Людвиг почувствовал, как гулко застучало его сердце. От того, что будет сейчас сказано, зависит все. Он слишком много спорил в последние дни, слишком много доводов и слов о целесообразности, упавших мертвыми листьями на вчерашние, ныне уже бессмысленные планы. И он заговорил – не о долге и благе Империи – о задыхающемся в дыму Оводце, пылающих яблонях, о мертвой девочке, которую он, маг, вынес из огня, бросив в грязь волшебную книгу. Дайгал слушал. При упоминании об убитом ребенке у него остановился взгляд, но это длилось не более мгновения. Людвиг рассказал о своем страхе и сомнениях, о запрете Императора, который решился нарушить. Дайгал молчал. Тогда Людвиг сознался в том, что было его собственным, тайным, спрятанным в сокровенной глубине души ужасом. Использование запретной магии навсегда, бесповоротно отнимет у белого мага Фирхофа волшебный дар. Дайгал пожал плечами.
– Это все? Я знаю, ты остер на язык. Ты надеешься убедить меня этим?
– А чего хочешь ты? Получить возмещение прошлых обид?
– Не кощунствуй, «небесная собака». Ты называешь обидой смерть тысяч людей, среди которых были невинные, были просто мои друзья.
– Я не убивал их. Мне не по силам вернуть их. Я могу только просить прощения за то, что совершили другие. Хочешь, чтобы я встал перед тобой, альвисом, на колени? Я встану, если это поможет…
– Я вижу, тебе плевать на унижения.
– Да просто спасение Церена, знаете ли, перевешивает.
– Мне дела нет до трижды проклятого Церена. Я – альвис.
– Ты человек. Ты интуитивно предпочитаешь злу добро. Ну просто сделай доброе дело – не для Церена, для себя.
Дайгал едва не расхохотался.
– Ты сумасшедший. После всего – кто бы поверил, что стремление к добру – отличительный признак человека?
В дверях появился женский силуэт. Нора приблизилась неслышными шагами.
– Я верю ему.
– Ты доверчива. Сегодня он стоит на коленях, завтра без колебаний отправит тебя на пытки, лишь бы цель оправдывала средства. Правда, денунциант, отправишь?

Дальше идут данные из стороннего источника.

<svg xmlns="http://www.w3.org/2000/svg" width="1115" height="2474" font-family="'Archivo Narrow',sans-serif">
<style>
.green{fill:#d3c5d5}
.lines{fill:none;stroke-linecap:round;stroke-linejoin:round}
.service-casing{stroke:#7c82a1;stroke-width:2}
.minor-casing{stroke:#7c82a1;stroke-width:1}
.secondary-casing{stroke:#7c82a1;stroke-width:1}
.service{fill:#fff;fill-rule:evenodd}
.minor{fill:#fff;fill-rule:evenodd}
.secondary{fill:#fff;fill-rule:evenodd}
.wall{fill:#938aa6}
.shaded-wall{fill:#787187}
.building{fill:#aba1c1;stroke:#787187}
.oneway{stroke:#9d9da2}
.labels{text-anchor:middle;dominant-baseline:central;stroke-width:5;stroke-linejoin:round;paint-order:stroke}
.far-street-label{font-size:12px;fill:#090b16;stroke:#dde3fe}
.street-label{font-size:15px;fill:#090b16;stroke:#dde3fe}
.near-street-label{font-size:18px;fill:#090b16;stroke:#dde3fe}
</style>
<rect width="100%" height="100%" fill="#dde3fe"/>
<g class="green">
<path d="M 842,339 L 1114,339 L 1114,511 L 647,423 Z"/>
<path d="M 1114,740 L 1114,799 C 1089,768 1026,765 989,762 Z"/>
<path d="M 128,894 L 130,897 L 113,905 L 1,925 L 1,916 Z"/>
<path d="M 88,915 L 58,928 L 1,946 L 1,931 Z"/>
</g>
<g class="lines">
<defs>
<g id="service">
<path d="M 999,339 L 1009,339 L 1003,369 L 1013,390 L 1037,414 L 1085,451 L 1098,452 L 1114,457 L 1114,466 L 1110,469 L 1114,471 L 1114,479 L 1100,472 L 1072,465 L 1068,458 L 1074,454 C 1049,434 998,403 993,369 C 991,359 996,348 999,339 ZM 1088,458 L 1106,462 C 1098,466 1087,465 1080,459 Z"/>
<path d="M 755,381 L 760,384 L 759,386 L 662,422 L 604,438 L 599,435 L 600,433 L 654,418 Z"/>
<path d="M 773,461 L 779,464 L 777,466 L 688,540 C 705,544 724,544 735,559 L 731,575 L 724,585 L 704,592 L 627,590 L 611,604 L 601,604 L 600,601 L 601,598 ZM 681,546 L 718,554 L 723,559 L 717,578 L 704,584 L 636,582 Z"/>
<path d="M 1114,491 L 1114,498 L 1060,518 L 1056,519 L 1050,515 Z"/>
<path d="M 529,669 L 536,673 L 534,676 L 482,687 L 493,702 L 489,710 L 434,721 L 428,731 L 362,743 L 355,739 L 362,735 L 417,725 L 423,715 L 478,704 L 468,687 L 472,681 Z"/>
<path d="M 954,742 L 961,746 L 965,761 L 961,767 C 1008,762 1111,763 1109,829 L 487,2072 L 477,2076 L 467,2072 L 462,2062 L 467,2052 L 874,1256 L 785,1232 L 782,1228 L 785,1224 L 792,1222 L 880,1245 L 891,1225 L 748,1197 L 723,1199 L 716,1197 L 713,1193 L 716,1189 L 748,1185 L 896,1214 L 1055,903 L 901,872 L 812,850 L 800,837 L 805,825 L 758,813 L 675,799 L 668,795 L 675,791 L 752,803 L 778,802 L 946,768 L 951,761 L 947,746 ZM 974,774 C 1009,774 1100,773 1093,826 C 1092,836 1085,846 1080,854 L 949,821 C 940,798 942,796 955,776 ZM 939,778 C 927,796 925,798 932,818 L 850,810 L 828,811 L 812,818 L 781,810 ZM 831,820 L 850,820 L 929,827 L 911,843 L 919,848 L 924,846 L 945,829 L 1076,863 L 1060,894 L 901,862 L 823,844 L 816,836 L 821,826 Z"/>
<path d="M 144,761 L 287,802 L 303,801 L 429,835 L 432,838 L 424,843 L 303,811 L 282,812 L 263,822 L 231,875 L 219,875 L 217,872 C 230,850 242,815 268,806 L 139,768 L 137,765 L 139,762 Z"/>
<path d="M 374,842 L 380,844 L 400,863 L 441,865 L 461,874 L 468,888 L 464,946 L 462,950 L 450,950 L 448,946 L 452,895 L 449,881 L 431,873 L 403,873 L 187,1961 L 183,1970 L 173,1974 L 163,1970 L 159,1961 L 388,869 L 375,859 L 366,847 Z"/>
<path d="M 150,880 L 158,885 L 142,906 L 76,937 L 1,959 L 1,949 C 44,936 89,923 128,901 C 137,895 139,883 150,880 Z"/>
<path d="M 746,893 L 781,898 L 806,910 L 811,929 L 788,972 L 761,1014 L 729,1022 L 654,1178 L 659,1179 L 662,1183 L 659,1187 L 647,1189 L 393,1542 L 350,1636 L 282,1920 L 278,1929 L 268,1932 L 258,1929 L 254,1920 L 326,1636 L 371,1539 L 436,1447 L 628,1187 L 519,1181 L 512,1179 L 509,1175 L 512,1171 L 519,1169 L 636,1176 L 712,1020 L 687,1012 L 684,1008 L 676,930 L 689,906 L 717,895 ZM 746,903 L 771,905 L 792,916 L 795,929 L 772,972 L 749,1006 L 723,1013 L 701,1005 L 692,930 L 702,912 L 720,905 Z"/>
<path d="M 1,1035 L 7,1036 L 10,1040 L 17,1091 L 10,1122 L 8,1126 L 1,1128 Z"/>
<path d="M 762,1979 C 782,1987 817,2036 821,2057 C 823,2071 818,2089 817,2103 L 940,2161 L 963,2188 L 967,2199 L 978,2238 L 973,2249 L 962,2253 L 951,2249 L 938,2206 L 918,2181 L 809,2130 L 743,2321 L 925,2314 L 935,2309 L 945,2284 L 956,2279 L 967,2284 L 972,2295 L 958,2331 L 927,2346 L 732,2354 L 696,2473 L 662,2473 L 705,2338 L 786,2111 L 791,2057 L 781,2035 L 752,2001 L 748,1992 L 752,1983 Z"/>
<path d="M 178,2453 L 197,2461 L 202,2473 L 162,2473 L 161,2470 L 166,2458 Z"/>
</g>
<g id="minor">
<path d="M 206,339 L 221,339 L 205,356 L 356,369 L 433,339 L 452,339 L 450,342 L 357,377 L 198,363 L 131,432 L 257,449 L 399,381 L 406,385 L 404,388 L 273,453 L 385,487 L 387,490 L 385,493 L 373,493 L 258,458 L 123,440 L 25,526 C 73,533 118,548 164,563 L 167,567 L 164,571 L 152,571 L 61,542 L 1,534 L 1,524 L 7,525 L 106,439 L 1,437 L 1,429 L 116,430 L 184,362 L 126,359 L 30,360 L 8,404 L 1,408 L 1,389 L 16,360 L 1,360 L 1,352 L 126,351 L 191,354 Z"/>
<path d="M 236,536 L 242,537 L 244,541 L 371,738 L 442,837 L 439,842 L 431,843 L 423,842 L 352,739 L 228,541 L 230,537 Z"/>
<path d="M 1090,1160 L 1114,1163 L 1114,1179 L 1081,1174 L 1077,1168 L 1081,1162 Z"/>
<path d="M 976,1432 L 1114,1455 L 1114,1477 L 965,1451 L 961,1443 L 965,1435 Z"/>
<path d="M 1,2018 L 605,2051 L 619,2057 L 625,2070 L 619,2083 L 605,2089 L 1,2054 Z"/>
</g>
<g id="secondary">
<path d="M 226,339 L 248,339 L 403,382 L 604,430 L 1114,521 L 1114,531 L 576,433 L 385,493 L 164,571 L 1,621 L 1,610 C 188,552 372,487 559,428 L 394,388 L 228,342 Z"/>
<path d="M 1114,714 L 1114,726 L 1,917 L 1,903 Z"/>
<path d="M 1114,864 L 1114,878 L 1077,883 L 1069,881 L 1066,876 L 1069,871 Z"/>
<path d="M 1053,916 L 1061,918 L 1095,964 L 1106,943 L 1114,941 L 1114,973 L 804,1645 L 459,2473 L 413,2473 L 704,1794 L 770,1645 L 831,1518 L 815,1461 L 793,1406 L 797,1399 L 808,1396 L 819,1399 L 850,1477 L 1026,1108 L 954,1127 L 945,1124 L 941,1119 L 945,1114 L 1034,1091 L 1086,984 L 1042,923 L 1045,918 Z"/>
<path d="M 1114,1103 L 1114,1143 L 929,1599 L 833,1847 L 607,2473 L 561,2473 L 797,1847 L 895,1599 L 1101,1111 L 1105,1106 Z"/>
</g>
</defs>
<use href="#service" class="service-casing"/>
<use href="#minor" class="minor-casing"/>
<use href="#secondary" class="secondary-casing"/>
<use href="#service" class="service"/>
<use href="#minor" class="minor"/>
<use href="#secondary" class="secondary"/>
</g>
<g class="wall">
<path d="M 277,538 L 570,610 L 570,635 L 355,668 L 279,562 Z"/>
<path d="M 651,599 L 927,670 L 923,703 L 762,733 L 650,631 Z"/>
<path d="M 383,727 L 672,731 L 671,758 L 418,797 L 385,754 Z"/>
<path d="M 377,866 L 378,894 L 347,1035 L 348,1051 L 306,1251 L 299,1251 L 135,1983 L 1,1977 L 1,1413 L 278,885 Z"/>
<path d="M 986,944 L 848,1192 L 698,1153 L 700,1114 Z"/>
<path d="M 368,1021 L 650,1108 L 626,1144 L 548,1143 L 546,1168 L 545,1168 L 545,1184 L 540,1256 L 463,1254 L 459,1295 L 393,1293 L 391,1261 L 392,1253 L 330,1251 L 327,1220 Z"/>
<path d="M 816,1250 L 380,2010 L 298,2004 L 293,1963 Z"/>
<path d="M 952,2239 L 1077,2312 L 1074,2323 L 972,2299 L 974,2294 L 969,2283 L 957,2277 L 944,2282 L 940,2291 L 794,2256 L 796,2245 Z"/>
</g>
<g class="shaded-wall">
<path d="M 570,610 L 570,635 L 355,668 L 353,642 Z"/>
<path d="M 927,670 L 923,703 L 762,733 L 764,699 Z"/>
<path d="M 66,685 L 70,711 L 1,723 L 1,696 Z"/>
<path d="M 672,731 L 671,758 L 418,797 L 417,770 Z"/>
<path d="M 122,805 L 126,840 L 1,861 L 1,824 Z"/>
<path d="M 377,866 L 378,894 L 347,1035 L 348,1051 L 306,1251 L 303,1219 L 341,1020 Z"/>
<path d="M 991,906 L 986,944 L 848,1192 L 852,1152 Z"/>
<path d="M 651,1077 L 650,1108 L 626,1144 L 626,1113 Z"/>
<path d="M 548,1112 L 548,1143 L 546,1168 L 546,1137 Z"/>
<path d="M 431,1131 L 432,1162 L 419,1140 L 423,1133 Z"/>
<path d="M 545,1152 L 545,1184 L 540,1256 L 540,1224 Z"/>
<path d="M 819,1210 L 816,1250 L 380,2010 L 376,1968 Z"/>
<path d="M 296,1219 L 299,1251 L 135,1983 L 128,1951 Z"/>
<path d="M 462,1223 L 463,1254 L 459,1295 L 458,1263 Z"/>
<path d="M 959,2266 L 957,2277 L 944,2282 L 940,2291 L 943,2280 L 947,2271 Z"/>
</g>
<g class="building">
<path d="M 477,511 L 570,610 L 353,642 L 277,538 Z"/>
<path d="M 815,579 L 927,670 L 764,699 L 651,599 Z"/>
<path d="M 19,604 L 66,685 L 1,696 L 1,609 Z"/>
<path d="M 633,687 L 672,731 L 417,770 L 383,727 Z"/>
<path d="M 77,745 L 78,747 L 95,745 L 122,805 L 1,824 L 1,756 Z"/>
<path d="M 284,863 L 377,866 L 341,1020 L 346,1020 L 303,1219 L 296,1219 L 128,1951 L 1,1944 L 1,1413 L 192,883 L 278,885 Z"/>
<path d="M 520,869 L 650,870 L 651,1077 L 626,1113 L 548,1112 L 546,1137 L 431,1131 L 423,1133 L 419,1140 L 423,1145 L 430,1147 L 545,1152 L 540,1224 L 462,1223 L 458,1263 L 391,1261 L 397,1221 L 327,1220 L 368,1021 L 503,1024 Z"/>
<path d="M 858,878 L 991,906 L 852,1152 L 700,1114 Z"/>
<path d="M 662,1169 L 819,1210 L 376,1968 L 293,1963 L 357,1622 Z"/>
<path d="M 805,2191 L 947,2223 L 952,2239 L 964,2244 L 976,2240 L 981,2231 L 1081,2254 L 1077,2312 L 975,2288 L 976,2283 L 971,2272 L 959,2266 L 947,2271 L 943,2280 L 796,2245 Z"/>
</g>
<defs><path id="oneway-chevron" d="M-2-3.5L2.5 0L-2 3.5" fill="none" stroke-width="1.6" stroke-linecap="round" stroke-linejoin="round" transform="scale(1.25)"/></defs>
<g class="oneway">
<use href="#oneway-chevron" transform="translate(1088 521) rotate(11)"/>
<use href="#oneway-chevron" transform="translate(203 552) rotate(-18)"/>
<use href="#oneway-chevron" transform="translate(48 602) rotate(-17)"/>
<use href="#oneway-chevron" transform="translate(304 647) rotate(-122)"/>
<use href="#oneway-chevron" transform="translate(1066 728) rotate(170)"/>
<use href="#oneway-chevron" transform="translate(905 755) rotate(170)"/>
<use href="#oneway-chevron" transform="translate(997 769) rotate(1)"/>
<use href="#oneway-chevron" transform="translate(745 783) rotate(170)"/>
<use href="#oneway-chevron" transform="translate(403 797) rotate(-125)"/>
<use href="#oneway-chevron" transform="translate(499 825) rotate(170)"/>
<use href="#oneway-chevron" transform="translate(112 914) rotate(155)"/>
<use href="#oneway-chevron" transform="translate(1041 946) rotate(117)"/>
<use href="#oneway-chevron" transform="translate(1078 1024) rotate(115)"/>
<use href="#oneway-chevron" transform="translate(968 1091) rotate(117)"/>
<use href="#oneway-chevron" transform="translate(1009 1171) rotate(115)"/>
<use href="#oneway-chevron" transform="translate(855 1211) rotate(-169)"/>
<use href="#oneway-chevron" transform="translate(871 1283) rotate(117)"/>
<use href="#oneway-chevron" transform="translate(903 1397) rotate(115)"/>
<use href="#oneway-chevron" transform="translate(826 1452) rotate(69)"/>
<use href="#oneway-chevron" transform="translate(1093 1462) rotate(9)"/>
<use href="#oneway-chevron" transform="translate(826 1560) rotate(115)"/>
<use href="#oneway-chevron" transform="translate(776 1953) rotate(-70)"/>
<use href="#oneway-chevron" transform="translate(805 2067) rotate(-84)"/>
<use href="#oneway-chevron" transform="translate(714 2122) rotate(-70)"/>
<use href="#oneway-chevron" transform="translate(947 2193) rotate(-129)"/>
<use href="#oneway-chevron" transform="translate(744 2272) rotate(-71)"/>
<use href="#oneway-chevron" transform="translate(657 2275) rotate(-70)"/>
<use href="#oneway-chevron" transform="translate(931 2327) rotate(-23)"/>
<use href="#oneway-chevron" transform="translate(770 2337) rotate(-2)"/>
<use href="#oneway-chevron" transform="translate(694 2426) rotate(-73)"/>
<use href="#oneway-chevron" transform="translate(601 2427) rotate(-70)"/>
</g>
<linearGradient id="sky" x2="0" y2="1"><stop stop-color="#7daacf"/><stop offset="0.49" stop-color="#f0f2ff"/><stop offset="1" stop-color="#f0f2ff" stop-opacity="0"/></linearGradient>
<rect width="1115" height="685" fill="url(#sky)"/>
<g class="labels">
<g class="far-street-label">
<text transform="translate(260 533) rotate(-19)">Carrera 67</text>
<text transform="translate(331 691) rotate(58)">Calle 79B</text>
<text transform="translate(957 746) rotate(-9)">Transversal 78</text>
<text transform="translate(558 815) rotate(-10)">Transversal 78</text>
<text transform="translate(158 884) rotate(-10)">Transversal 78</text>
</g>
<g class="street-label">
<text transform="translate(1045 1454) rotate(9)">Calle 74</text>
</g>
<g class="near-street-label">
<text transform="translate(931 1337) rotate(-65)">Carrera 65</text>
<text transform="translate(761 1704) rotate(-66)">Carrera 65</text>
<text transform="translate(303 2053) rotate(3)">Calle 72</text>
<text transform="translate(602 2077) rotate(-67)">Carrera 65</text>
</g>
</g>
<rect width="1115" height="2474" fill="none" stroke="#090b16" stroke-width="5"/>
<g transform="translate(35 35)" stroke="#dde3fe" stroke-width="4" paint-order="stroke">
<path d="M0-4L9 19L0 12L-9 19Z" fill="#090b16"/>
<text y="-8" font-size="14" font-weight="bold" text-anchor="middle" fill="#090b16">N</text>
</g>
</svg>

– Нет. Раньше – может быть. Теперь уже не смог бы.
– Ты только послушай это, Нора. Он хитер и как шпион, и как инквизитор – помесь лисицы и собаки.
– Дайгал, я знаю, что моя вера абсурдна. Но я – я верю ему.
Альвис задумался. Шли минуты. Людвиг терпеливо ждал приговора.
– Ладно. Я все равно не доверяю псам. Но я помогу тебе, инквизитор. Знаешь почему? У меня когда-то была сестра. Когда девочка умирала, никто не вынес ее из огня…
Тайная экспедиция отбыла из бурга Виттенштайн через день, оставив пришедшего в совершенное отчаяние Тильверта командовать гарнизоном. Дайгал предложил Фирхофу помощь брата и свою, но огорченный Людвиг стоял на своем – хотя бы одним из трех должна быть женщина, иначе Сфера совершенно бесполезна. Дайгал, обсуждая подробности с бывшим инквизитором, не стеснялся в выражениях, но был принужден уступить. Баронесса наотрез отказалась послать вместо себя ни в чем не повинную служанку, и маленький отряд состоял теперь из трех человек: Норы, Дайгала и самого Людвига.